Would you print every entry below exactly as written, omitting the images?
===== Raw data =====
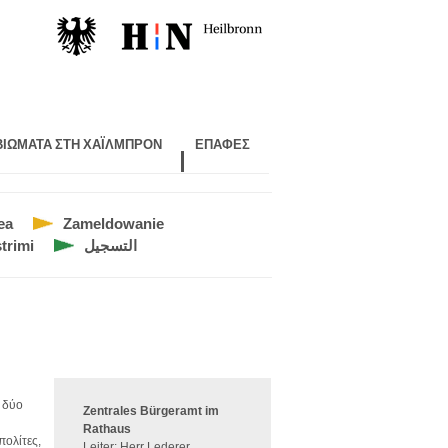
 ΒΙΏΜΑΤΑ ΣΤΗ ΧΑΪΛΜΠΡΌΝ
ΕΠΑΦΈΣ
ea
Zameldowanie
trimi
التسجيل
ς δύο
Zentrales Bürgeramt im
Rathaus
πολίτες,
Leiter: Herr Lederer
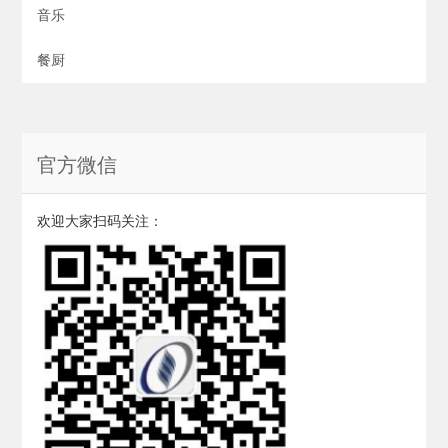
音乐
餐厨
官方微信
欢迎大家扫码关注：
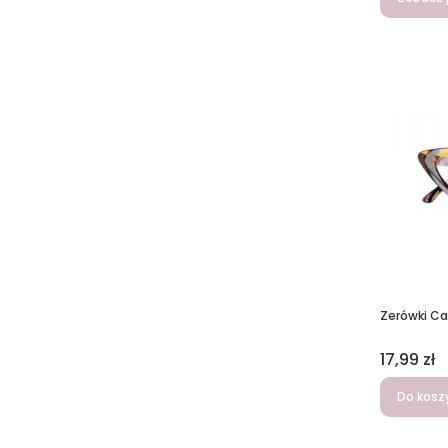
Zerówki Ca
Cena
17,99 zł
Do kosz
=====
**Exercise response**
 ΒΙΏΜΑΤΑ ΣΤΗ ΧΑΪΛΜΠΡΌΝ
ΕΠΑΦΈΣ
ea
Zameldowanie
trimi
التسجيل
ς δύο
Zentrales Bürgeramt im
Rathaus
πολίτες,
Leiter: Herr Lederer
音乐
餐厨
官方微信
欢迎大家扫码关注：
Zerówki Ca
Cena
17,99 zł
Do kosz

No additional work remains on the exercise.